-- Data shown follows --

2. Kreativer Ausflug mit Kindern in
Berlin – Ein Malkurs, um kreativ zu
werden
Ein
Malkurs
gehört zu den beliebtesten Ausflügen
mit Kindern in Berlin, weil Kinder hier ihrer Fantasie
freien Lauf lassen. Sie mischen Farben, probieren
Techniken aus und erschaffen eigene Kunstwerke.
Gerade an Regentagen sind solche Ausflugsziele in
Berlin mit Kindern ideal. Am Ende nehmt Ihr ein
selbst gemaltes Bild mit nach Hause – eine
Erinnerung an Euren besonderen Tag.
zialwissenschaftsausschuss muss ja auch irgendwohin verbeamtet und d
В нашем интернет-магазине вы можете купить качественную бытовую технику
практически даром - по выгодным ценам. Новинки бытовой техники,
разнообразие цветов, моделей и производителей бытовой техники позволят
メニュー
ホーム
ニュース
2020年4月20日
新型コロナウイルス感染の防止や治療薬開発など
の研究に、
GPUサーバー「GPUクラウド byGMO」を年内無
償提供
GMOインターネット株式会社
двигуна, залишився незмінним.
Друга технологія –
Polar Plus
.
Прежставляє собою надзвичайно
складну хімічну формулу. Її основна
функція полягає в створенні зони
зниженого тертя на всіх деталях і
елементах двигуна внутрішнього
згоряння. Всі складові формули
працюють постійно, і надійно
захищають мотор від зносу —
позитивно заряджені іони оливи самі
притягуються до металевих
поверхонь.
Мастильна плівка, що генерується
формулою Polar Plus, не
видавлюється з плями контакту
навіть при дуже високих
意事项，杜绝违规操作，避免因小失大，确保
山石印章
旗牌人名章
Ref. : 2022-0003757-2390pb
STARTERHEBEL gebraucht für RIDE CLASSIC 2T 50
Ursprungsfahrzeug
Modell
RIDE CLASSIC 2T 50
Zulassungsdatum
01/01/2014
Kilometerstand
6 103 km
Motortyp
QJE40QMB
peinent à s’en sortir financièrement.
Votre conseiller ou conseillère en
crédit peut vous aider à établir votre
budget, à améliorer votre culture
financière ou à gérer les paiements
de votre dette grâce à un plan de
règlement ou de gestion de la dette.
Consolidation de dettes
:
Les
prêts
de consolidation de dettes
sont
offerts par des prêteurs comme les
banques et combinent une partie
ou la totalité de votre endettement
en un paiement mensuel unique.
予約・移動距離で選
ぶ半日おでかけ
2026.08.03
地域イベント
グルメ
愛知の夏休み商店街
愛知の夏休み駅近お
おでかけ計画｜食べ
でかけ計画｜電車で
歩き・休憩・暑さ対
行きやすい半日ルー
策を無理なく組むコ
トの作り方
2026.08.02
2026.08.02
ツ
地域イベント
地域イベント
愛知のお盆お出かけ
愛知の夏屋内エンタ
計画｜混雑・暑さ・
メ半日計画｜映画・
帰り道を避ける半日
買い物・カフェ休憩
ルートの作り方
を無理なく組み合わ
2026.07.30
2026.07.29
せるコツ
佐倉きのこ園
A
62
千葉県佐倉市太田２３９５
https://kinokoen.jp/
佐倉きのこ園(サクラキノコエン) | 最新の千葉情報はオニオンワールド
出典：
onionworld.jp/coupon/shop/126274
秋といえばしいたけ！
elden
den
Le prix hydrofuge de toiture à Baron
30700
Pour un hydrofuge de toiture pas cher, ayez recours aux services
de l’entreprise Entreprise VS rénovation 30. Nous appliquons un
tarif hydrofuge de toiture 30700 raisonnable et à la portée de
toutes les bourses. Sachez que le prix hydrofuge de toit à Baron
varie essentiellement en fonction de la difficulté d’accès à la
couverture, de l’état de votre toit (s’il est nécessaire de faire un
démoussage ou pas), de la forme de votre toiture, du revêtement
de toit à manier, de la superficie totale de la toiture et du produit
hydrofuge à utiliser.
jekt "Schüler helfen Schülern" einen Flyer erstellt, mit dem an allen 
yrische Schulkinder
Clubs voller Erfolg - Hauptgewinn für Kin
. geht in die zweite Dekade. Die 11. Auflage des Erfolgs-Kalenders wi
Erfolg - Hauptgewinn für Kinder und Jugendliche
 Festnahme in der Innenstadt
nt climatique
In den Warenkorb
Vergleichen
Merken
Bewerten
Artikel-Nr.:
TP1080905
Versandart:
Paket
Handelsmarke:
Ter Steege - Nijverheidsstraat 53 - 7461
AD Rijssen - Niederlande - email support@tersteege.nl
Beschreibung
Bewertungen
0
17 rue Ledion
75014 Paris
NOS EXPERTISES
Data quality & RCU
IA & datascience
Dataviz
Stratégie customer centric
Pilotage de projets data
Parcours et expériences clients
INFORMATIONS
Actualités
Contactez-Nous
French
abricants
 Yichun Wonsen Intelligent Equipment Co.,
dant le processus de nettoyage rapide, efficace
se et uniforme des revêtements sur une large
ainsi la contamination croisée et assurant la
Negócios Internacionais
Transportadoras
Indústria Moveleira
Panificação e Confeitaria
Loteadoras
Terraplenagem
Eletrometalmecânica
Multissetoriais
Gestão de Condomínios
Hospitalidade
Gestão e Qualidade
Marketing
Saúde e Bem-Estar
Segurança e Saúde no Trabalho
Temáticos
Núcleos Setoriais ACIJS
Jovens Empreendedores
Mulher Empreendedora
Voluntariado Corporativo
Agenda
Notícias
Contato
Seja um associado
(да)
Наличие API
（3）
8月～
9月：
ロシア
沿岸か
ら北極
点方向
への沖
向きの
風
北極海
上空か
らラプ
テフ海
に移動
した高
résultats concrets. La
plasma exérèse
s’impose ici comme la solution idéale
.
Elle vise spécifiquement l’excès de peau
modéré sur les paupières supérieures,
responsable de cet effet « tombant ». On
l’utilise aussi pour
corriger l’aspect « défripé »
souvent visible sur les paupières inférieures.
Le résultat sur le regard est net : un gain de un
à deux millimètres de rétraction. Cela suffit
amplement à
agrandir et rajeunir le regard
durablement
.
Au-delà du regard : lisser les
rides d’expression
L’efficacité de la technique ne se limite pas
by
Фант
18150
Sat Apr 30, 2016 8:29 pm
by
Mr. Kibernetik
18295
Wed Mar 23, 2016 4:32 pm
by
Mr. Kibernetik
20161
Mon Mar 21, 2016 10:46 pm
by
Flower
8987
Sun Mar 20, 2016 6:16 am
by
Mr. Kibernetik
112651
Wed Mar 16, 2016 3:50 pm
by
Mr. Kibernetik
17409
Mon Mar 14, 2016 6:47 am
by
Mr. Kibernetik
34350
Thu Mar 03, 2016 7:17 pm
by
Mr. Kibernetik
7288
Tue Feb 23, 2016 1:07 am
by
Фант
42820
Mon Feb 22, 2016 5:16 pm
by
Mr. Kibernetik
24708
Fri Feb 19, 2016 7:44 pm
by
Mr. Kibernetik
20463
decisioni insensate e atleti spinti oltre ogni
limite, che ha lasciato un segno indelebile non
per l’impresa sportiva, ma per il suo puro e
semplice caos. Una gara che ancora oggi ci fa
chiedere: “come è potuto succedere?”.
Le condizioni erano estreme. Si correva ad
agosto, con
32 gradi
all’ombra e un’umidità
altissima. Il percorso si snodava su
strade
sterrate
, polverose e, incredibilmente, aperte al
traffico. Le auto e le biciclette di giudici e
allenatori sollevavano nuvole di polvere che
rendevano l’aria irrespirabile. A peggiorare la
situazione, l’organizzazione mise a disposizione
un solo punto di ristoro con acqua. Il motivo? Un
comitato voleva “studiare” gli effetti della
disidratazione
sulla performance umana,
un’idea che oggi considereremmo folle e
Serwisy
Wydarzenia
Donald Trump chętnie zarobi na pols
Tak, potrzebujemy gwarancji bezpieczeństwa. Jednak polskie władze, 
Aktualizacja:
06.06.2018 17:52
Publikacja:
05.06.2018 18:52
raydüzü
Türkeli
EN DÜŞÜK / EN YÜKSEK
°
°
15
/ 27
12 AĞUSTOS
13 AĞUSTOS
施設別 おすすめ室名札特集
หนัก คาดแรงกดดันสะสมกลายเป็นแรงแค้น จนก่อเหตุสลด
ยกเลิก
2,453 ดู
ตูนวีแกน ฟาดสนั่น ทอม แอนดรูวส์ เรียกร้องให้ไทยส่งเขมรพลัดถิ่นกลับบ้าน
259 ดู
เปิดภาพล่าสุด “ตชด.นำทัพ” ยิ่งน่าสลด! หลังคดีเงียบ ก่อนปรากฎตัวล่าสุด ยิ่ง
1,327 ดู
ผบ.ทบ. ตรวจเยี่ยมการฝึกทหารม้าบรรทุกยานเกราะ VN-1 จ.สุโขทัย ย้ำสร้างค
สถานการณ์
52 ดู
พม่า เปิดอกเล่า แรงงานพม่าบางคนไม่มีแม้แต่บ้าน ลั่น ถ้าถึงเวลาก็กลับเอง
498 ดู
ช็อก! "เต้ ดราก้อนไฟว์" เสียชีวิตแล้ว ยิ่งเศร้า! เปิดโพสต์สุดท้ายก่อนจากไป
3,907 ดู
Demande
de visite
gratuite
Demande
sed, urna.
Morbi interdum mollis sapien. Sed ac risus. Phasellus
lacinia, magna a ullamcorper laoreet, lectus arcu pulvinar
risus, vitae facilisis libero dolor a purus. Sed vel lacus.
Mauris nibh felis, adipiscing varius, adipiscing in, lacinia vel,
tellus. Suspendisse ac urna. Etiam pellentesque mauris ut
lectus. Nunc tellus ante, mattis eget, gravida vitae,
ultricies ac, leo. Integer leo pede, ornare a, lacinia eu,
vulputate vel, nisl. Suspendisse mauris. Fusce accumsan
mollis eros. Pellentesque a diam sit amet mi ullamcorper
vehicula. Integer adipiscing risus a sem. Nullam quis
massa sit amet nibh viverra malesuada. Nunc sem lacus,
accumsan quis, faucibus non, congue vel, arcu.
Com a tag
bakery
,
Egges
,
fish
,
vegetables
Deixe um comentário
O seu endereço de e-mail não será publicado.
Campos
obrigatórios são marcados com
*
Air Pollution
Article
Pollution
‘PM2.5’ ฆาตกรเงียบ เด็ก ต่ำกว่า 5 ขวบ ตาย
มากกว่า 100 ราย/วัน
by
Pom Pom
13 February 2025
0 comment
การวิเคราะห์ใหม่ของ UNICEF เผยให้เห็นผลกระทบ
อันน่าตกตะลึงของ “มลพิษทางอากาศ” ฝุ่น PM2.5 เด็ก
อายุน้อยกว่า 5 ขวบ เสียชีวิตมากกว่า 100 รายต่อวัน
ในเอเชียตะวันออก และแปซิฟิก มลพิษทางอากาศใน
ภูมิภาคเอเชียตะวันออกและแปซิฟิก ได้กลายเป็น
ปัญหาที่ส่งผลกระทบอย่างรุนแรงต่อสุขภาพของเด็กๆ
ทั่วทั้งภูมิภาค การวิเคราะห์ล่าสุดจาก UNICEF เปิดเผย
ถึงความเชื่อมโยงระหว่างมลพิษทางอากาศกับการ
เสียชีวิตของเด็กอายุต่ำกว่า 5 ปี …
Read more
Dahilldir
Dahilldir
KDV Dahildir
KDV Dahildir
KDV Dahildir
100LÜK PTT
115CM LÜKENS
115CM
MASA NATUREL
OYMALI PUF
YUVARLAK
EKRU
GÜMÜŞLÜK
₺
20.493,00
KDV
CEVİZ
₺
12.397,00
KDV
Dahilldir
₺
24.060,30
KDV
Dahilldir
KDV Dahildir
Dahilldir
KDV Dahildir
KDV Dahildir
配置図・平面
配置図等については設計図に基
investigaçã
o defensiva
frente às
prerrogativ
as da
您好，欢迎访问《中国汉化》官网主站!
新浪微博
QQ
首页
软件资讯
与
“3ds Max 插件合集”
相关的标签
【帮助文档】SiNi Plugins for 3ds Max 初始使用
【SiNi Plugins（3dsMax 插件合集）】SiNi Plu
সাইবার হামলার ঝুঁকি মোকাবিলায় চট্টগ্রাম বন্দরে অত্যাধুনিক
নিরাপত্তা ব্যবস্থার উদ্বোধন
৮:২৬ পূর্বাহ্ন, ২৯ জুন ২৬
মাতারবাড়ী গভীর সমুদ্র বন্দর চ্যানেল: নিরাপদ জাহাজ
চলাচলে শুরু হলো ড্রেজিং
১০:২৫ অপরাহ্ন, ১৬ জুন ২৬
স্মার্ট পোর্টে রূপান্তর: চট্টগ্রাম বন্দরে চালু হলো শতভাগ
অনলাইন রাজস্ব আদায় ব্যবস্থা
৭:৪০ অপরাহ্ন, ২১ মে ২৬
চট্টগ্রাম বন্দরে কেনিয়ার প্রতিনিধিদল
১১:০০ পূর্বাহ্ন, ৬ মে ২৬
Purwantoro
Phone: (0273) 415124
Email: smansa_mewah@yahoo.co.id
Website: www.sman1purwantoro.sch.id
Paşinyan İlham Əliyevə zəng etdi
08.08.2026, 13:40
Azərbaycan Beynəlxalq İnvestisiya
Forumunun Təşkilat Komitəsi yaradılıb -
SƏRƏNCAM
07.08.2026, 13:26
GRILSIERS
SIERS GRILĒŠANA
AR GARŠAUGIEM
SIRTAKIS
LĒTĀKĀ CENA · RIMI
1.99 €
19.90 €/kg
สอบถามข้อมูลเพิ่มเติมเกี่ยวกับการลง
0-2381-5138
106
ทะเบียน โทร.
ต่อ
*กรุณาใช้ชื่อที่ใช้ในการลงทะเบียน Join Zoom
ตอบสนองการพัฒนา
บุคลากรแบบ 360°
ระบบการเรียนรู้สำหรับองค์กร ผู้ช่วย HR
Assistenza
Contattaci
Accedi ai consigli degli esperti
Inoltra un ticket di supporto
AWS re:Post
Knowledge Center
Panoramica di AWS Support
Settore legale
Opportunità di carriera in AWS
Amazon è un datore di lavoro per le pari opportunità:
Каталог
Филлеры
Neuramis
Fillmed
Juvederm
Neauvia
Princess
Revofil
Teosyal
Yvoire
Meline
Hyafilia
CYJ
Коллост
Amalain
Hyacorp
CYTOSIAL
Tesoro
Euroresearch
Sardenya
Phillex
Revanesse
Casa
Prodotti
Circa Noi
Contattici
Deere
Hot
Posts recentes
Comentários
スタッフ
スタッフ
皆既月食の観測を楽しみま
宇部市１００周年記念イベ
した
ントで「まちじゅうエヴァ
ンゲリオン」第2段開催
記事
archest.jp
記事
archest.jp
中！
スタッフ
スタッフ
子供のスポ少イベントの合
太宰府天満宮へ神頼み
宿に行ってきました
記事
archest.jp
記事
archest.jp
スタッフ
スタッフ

-- Data shown concluded --

**Problem description:**
In the records above, the line with "démoussage ou pas), de" marks the start and the line with "se et uniforme des revêtements sur une large" marks the end; copy that stretch exactly, both lines included, and nothing else.

**Exercise solution:**
démoussage ou pas), de la forme de votre toiture, du revêtement
de toit à manier, de la superficie totale de la toiture et du produit
hydrofuge à utiliser.
jekt "Schüler helfen Schülern" einen Flyer erstellt, mit dem an allen 
yrische Schulkinder
Clubs voller Erfolg - Hauptgewinn für Kin
. geht in die zweite Dekade. Die 11. Auflage des Erfolgs-Kalenders wi
Erfolg - Hauptgewinn für Kinder und Jugendliche
 Festnahme in der Innenstadt
nt climatique
In den Warenkorb
Vergleichen
Merken
Bewerten
Artikel-Nr.:
TP1080905
Versandart:
Paket
Handelsmarke:
Ter Steege - Nijverheidsstraat 53 - 7461
AD Rijssen - Niederlande - email support@tersteege.nl
Beschreibung
Bewertungen
0
17 rue Ledion
75014 Paris
NOS EXPERTISES
Data quality & RCU
IA & datascience
Dataviz
Stratégie customer centric
Pilotage de projets data
Parcours et expériences clients
INFORMATIONS
Actualités
Contactez-Nous
French
abricants
 Yichun Wonsen Intelligent Equipment Co.,
dant le processus de nettoyage rapide, efficace
se et uniforme des revêtements sur une large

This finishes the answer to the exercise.